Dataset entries
_ _ _ _ _

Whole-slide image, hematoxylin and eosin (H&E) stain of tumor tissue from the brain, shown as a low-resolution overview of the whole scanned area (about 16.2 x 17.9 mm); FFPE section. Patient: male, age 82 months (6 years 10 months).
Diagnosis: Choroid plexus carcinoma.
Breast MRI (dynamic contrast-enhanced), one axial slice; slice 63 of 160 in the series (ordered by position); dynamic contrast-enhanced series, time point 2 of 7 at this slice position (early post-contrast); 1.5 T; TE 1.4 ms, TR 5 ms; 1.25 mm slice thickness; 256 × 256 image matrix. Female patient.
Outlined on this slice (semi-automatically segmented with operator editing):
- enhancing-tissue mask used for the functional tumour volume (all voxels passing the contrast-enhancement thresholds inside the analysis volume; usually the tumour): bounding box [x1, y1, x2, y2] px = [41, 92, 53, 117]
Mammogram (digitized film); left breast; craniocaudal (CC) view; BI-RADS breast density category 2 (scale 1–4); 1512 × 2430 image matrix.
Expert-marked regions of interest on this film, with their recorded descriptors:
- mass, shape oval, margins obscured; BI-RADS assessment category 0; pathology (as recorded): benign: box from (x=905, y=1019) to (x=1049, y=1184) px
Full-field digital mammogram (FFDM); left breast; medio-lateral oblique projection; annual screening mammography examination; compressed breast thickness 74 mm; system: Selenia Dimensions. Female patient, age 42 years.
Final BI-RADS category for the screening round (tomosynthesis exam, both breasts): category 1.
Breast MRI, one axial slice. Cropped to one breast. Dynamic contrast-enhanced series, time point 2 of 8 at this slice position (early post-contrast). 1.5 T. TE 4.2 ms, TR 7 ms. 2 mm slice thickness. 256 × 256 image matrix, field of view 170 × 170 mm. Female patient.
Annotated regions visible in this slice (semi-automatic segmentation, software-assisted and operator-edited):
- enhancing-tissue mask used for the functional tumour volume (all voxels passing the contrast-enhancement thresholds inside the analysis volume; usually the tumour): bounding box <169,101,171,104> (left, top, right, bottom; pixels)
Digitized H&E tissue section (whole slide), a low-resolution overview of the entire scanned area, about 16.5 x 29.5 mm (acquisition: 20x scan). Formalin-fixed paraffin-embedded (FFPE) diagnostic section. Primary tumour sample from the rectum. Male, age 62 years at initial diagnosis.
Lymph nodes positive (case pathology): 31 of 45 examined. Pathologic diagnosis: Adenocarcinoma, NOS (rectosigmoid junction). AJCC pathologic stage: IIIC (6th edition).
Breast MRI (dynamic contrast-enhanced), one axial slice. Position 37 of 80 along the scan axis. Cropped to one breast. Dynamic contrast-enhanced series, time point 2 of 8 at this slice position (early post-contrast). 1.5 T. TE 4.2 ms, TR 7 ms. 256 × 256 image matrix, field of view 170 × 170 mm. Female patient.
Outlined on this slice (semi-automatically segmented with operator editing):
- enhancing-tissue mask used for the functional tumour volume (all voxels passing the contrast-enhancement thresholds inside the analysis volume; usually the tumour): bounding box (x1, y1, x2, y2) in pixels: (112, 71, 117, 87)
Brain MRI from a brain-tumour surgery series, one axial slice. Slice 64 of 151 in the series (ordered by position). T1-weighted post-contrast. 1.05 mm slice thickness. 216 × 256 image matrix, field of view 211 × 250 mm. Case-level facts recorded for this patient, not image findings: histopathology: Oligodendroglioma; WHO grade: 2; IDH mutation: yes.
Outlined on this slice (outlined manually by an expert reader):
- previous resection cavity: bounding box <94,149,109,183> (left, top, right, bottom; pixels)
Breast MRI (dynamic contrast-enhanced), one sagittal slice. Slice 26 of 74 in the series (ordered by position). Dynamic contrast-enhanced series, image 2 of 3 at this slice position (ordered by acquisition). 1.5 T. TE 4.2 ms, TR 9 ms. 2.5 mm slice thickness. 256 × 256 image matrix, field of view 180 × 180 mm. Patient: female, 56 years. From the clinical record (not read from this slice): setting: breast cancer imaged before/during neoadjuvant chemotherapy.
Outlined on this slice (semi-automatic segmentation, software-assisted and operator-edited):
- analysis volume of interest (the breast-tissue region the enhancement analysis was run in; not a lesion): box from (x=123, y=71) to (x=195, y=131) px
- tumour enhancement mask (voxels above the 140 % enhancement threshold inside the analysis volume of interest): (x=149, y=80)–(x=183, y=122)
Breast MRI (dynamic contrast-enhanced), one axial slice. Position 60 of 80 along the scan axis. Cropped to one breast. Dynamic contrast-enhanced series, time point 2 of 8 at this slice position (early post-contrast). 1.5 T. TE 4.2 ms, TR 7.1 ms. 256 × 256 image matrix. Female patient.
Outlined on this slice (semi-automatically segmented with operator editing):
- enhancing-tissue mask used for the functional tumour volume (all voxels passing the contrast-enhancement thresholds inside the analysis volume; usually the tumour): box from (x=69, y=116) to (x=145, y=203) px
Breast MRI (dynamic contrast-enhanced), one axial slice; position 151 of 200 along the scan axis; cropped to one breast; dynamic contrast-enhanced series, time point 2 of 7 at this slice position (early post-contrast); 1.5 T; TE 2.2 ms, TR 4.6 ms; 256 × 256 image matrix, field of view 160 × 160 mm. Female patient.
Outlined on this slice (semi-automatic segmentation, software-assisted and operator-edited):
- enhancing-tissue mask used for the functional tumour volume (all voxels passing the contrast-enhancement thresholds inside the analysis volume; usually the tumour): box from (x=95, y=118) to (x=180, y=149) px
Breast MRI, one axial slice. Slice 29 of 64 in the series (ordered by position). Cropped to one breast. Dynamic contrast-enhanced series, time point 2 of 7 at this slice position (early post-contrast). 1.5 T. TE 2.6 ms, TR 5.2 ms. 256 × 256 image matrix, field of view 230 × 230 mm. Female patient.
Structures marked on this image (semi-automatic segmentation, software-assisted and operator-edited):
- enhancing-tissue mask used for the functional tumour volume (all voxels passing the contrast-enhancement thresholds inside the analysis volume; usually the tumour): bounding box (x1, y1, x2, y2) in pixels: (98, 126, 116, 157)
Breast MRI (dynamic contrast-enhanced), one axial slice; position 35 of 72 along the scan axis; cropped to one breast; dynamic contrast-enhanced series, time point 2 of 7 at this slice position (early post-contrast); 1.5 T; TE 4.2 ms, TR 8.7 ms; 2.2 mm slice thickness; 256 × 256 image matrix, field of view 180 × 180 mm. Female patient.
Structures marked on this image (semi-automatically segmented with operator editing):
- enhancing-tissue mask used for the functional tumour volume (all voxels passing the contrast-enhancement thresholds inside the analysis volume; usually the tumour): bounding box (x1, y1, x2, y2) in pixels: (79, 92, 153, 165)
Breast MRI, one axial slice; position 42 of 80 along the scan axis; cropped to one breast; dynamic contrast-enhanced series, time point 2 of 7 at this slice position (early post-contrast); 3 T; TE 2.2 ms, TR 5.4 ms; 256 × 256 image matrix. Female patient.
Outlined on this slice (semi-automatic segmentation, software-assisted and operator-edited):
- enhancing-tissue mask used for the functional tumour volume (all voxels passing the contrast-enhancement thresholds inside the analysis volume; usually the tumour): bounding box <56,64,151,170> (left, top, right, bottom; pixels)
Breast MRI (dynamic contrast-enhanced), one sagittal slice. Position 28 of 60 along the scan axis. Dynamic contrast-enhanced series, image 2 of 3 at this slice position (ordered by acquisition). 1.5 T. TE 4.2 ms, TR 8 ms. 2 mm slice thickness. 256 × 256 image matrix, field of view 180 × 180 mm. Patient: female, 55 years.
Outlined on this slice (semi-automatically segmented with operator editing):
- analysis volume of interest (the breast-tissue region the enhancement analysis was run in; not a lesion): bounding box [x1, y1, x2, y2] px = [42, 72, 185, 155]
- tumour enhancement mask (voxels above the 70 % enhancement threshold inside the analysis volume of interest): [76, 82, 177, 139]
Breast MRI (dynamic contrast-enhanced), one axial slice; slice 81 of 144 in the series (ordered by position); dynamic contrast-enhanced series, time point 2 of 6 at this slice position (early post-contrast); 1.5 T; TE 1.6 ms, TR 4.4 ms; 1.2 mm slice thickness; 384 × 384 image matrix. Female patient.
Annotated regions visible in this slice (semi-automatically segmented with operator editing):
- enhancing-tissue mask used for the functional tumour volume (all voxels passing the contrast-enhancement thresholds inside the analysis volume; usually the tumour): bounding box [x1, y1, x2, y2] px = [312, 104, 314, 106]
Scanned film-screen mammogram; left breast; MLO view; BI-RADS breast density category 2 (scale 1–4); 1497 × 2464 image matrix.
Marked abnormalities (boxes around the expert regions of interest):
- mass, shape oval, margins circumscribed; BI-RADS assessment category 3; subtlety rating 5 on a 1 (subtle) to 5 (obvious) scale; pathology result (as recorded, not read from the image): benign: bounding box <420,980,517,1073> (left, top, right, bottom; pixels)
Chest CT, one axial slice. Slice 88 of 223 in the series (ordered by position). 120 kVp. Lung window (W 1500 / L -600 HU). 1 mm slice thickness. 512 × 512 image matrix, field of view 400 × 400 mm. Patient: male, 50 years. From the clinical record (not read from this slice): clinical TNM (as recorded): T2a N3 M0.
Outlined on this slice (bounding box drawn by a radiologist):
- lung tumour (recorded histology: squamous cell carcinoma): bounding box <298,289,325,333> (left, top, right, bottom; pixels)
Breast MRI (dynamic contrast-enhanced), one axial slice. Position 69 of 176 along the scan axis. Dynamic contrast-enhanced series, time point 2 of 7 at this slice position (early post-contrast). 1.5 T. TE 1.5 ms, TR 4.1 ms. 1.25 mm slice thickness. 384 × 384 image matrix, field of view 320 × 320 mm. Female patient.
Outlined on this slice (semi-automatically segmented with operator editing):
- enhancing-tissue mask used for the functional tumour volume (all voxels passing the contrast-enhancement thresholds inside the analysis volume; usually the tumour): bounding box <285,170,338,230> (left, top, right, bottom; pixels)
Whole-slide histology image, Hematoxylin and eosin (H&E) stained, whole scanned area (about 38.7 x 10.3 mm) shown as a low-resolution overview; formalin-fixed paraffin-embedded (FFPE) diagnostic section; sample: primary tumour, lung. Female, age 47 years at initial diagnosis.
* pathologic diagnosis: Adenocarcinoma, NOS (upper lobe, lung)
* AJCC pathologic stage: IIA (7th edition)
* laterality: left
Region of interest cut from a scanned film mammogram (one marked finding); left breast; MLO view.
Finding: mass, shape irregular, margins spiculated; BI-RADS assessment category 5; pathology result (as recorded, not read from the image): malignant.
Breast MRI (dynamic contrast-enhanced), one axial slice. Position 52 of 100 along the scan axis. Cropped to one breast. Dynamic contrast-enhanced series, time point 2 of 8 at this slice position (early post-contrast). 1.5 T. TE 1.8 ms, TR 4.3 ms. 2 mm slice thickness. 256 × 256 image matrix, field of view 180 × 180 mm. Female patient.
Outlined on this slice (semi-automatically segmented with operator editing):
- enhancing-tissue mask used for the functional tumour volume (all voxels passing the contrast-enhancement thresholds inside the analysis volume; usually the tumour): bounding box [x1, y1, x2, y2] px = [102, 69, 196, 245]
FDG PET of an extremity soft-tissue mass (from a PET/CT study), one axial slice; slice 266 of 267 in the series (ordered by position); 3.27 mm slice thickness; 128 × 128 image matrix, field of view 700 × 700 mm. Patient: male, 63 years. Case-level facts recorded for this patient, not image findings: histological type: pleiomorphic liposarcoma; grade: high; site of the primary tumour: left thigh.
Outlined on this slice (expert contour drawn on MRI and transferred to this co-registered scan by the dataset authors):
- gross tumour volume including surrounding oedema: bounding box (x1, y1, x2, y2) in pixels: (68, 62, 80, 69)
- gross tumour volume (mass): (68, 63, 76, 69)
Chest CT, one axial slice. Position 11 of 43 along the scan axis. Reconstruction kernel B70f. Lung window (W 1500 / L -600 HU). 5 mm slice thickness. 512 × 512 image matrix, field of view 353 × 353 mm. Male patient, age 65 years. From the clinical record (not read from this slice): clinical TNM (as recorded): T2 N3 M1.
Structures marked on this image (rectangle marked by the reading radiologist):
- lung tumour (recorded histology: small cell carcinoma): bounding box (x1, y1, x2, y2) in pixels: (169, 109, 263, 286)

_ _ _ _ _

**TRY IT:** In how many lines of the data does the string "margins" occur? Answer with the number and nothing else.

**RESPONSE BELOW:** 3